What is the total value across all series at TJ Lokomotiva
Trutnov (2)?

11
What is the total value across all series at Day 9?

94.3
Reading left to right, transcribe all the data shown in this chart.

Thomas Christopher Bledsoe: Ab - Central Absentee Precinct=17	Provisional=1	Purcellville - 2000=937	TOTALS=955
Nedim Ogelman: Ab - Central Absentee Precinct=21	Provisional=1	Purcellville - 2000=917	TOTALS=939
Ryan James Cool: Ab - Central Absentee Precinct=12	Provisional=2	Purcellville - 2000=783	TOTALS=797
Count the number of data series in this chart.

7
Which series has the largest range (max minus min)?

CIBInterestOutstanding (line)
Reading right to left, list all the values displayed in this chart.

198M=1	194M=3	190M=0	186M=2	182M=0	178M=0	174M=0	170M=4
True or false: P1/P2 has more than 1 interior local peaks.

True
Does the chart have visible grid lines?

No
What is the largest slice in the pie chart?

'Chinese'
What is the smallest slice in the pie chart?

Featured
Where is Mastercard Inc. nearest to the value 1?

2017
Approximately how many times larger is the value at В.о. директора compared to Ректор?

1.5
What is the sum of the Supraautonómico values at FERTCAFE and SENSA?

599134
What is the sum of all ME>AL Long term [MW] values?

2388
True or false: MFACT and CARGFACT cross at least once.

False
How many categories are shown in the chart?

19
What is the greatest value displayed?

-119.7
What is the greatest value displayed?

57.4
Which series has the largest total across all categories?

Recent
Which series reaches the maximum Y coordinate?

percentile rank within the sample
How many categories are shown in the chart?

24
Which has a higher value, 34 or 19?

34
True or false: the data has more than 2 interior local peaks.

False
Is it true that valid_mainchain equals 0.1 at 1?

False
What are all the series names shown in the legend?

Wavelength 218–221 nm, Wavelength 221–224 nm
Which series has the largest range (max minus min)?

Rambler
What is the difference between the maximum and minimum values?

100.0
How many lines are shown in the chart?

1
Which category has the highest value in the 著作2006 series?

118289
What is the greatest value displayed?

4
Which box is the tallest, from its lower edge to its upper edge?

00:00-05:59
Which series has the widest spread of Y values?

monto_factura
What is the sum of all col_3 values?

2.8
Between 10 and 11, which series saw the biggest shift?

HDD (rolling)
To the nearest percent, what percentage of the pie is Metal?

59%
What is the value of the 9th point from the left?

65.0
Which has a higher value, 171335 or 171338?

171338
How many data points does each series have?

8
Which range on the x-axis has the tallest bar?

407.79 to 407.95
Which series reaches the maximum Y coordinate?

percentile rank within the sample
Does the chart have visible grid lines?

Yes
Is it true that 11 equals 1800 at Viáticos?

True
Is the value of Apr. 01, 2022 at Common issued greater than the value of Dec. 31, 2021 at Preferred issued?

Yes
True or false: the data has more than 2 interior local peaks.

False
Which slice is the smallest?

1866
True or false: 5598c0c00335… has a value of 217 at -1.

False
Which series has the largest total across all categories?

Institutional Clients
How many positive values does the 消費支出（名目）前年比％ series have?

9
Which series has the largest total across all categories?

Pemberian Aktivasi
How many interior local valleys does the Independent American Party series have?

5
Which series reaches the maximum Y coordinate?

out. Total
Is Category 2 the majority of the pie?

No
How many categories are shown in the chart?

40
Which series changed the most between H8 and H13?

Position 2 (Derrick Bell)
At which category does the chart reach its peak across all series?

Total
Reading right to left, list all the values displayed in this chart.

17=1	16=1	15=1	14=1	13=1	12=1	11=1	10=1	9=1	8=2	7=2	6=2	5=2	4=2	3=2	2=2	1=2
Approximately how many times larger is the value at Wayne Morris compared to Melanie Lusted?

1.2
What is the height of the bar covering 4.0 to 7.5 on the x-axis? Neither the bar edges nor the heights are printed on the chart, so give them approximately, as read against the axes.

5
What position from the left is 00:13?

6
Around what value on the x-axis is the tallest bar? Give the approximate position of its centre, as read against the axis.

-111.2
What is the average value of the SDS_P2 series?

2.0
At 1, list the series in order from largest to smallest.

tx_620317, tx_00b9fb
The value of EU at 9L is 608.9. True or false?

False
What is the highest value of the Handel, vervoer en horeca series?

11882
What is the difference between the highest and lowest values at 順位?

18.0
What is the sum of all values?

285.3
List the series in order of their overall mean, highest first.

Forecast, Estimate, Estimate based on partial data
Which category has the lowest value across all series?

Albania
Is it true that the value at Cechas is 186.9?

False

---

§ What this task involves
Rewrite all of the lines above, replacing "pie chart" with "circle graph" wherever it occurs and leaving everything else unchanged.

§ Answer
What is the total value across all series at TJ Lokomotiva
Trutnov (2)?

11
What is the total value across all series at Day 9?

94.3
Reading left to right, transcribe all the data shown in this chart.

Thomas Christopher Bledsoe: Ab - Central Absentee Precinct=17	Provisional=1	Purcellville - 2000=937	TOTALS=955
Nedim Ogelman: Ab - Central Absentee Precinct=21	Provisional=1	Purcellville - 2000=917	TOTALS=939
Ryan James Cool: Ab - Central Absentee Precinct=12	Provisional=2	Purcellville - 2000=783	TOTALS=797
Count the number of data series in this chart.

7
Which series has the largest range (max minus min)?

CIBInterestOutstanding (line)
Reading right to left, list all the values displayed in this chart.

198M=1	194M=3	190M=0	186M=2	182M=0	178M=0	174M=0	170M=4
True or false: P1/P2 has more than 1 interior local peaks.

True
Does the chart have visible grid lines?

No
What is the largest slice in the circle graph?

'Chinese'
What is the smallest slice in the circle graph?

Featured
Where is Mastercard Inc. nearest to the value 1?

2017
Approximately how many times larger is the value at В.о. директора compared to Ректор?

1.5
What is the sum of the Supraautonómico values at FERTCAFE and SENSA?

599134
What is the sum of all ME>AL Long term [MW] values?

2388
True or false: MFACT and CARGFACT cross at least once.

False
How many categories are shown in the chart?

19
What is the greatest value displayed?

-119.7
What is the greatest value displayed?

57.4
Which series has the largest total across all categories?

Recent
Which series reaches the maximum Y coordinate?

percentile rank within the sample
How many categories are shown in the chart?

24
Which has a higher value, 34 or 19?

34
True or false: the data has more than 2 interior local peaks.

False
Is it true that valid_mainchain equals 0.1 at 1?

False
What are all the series names shown in the legend?

Wavelength 218–221 nm, Wavelength 221–224 nm
Which series has the largest range (max minus min)?

Rambler
What is the difference between the maximum and minimum values?

100.0
How many lines are shown in the chart?

1
Which category has the highest value in the 著作2006 series?

118289
What is the greatest value displayed?

4
Which box is the tallest, from its lower edge to its upper edge?

00:00-05:59
Which series has the widest spread of Y values?

monto_factura
What is the sum of all col_3 values?

2.8
Between 10 and 11, which series saw the biggest shift?

HDD (rolling)
To the nearest percent, what percentage of the pie is Metal?

59%
What is the value of the 9th point from the left?

65.0
Which has a higher value, 171335 or 171338?

171338
How many data points does each series have?

8
Which range on the x-axis has the tallest bar?

407.79 to 407.95
Which series reaches the maximum Y coordinate?

percentile rank within the sample
Does the chart have visible grid lines?

Yes
Is it true that 11 equals 1800 at Viáticos?

True
Is the value of Apr. 01, 2022 at Common issued greater than the value of Dec. 31, 2021 at Preferred issued?

Yes
True or false: the data has more than 2 interior local peaks.

False
Which slice is the smallest?

1866
True or false: 5598c0c00335… has a value of 217 at -1.

False
Which series has the largest total across all categories?

Institutional Clients
How many positive values does the 消費支出（名目）前年比％ series have?

9
Which series has the largest total across all categories?

Pemberian Aktivasi
How many interior local valleys does the Independent American Party series have?

5
Which series reaches the maximum Y coordinate?

out. Total
Is Category 2 the majority of the pie?

No
How many categories are shown in the chart?

40
Which series changed the most between H8 and H13?

Position 2 (Derrick Bell)
At which category does the chart reach its peak across all series?

Total
Reading right to left, list all the values displayed in this chart.

17=1	16=1	15=1	14=1	13=1	12=1	11=1	10=1	9=1	8=2	7=2	6=2	5=2	4=2	3=2	2=2	1=2
Approximately how many times larger is the value at Wayne Morris compared to Melanie Lusted?

1.2
What is the height of the bar covering 4.0 to 7.5 on the x-axis? Neither the bar edges nor the heights are printed on the chart, so give them approximately, as read against the axes.

5
What position from the left is 00:13?

6
Around what value on the x-axis is the tallest bar? Give the approximate position of its centre, as read against the axis.

-111.2
What is the average value of the SDS_P2 series?

2.0
At 1, list the series in order from largest to smallest.

tx_620317, tx_00b9fb
The value of EU at 9L is 608.9. True or false?

False
What is the highest value of the Handel, vervoer en horeca series?

11882
What is the difference between the highest and lowest values at 順位?

18.0
What is the sum of all values?

285.3
List the series in order of their overall mean, highest first.

Forecast, Estimate, Estimate based on partial data
Which category has the lowest value across all series?

Albania
Is it true that the value at Cechas is 186.9?

False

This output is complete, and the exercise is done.